Antwort auf einen früheren Beitrag vom 31.05.2013 19:41:29 GMT+02:00
smartscottie meint:
[Die meisten Kunden meinen, dass dieser Beitrag nicht zur Diskussion gehört. Beitrag dennoch anzeigen. Alle nicht nützlichen Einträge anzeigen.]

Antwort auf einen früheren Beitrag vom 31.05.2013 21:28:49 GMT+02:00
Zuletzt vom Autor geändert am 31.05.2013 21:31:47 GMT+02:00
Frau Reichel, nehmen Sie es mir bitte nicht übel, aber irgendwie finde ich es etwas seltsam, daß Sie als Autorin des Buches sich in die Rezensionen mit einklinken.

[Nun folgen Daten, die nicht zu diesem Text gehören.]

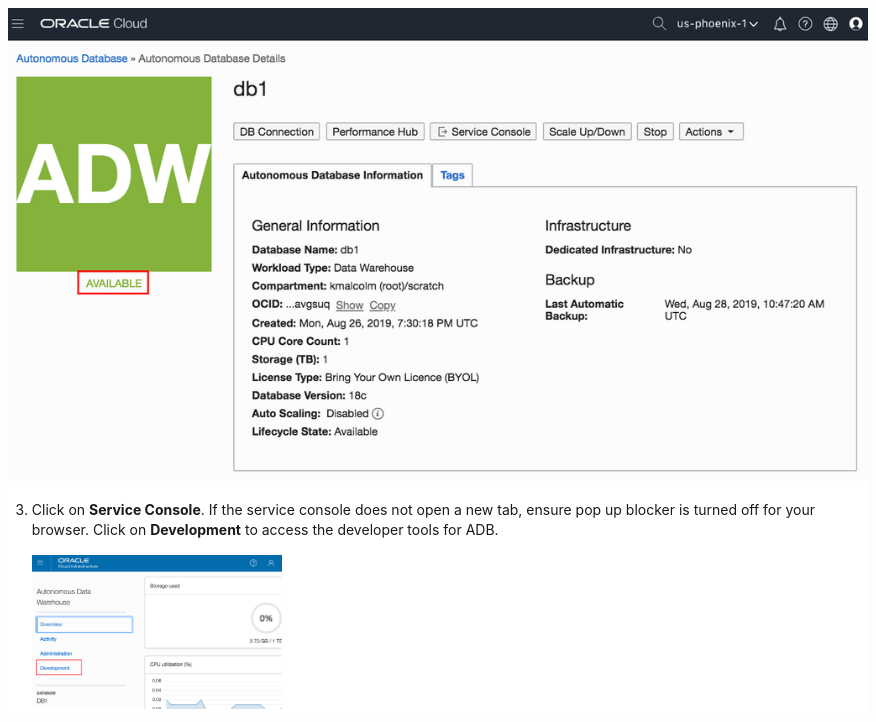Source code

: ![](img/adw-loading-adw-instance2.png)

3.  Click on **Service Console**.  If the service console does not open a new tab, ensure pop up blocker is turned off for your browser.  Click on **Development** to access the developer tools for ADB.

    <img src="img/adw-loading-service-console.png" width=250>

Ich finde das gelinde gesagt nicht sehr professionell.

Menschlich zwar verständlich, daß Sie sich hier so vehement verteidigen, aber angebracht ist es meiner Meinung nach nicht.

Antwort auf einen früheren Beitrag vom 01.06.2013 10:39:34 GMT+02:00
simsalabim meint:
Das zeugt wahrhaftig nicht von Stil und Selbstsicherheit, Frau Reichel, Frauen die Kritik an Ihnen üben als häßlich darzustellen.

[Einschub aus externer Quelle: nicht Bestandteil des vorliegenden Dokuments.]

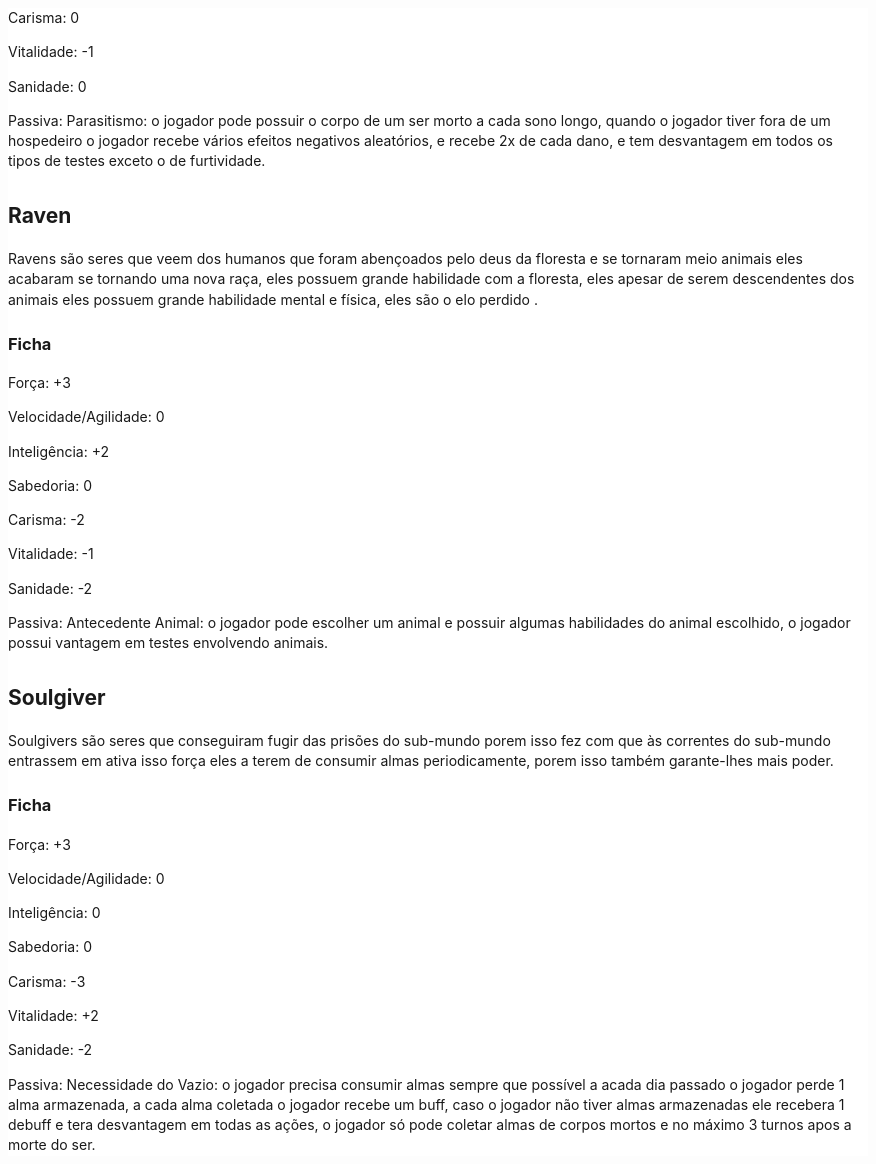 Carisma: 0

Vitalidade: -1

Sanidade: 0

Passiva: Parasitismo: o jogador pode possuir o corpo de um ser morto a cada sono longo, quando o jogador tiver fora de um hospedeiro o jogador recebe vários efeitos negativos aleatórios, e recebe 2x de cada dano, e tem desvantagem em todos os tipos de testes exceto o de furtividade.

## Raven
Ravens são seres que veem dos humanos que foram abençoados pelo deus da floresta e se tornaram meio animais eles acabaram se tornando uma nova raça, eles possuem grande habilidade com a floresta, eles apesar de serem descendentes dos animais eles possuem grande habilidade mental e física, eles são o elo perdido .

### Ficha
Força: +3

Velocidade/Agilidade: 0

Inteligência: +2

Sabedoria: 0

Carisma: -2

Vitalidade: -1

Sanidade: -2

Passiva: Antecedente Animal: o jogador pode escolher um animal e possuir algumas habilidades do animal escolhido, o jogador possui vantagem em testes envolvendo animais.

## Soulgiver
Soulgivers são seres que conseguiram fugir das prisões do sub-mundo porem isso fez com que às correntes do sub-mundo entrassem em ativa isso força eles a terem de consumir almas periodicamente, porem isso também garante-lhes mais poder.

### Ficha
Força: +3

Velocidade/Agilidade: 0

Inteligência: 0

Sabedoria: 0

Carisma: -3

Vitalidade: +2

Sanidade: -2

Passiva: Necessidade do Vazio: o jogador precisa consumir almas sempre que possível a acada dia passado o jogador perde 1 alma armazenada, a cada alma coletada o jogador recebe um buff, caso o jogador não tiver almas armazenadas ele recebera 1 debuff e tera desvantagem em todas as ações, o jogador só pode coletar almas de corpos mortos e no máximo 3 turnos apos a morte do ser.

Antwort auf einen früheren Beitrag vom 15.03.2015 17:12:44 GMT+01:00
Zuletzt vom Autor geändert am 17.03.2015 09:12:52 GMT+01:00
K. Meier meint:
>Tja, wer's tragen kann..." Ich kann es eben.... Und wie sehen Sie aus, liebe Rezensentin?<
Was ist das denn für eine menschenerachtende und völlig unqualifizierte Bemerkung von einer Autorin? Sie führen sich auf wie eine trotzige Göre. Schauen Sie sich doch nur mal ihre makellose, weiße Haut auf dem Cover an. Schon mal eine Frau in Ihrem Alter gesehen, die auf „natürliche“ Art so eine Haut hat? Nicht mal Babys haben solche Haut. Jedes Cover-Foto durchläuft eine Photoshop-Retusche. Sie strafen ihre Leserinnen, die Ihrer Authentizität anzweifeln mit solchen spätpubertären Sprüchen ab?! Du liebe Güte!
Ich trage graues Haar und gerade weil ich mich eben nicht dem Jungendwahn unterwerfen werde, renne ich z.B. NICHT alle Nase lang zum Lasern und Altersflecken entfernen und laufe ich nicht dick geschminkt durch die Gegen, um so jung wie möglich auszusehen. Sie können es Ihren Leserinnen wirklich nicht zum Vorwurf machen, dass diese Ihre Aussagen anzweifeln, wenn Sie selber diametrale Botschaften vermitteln.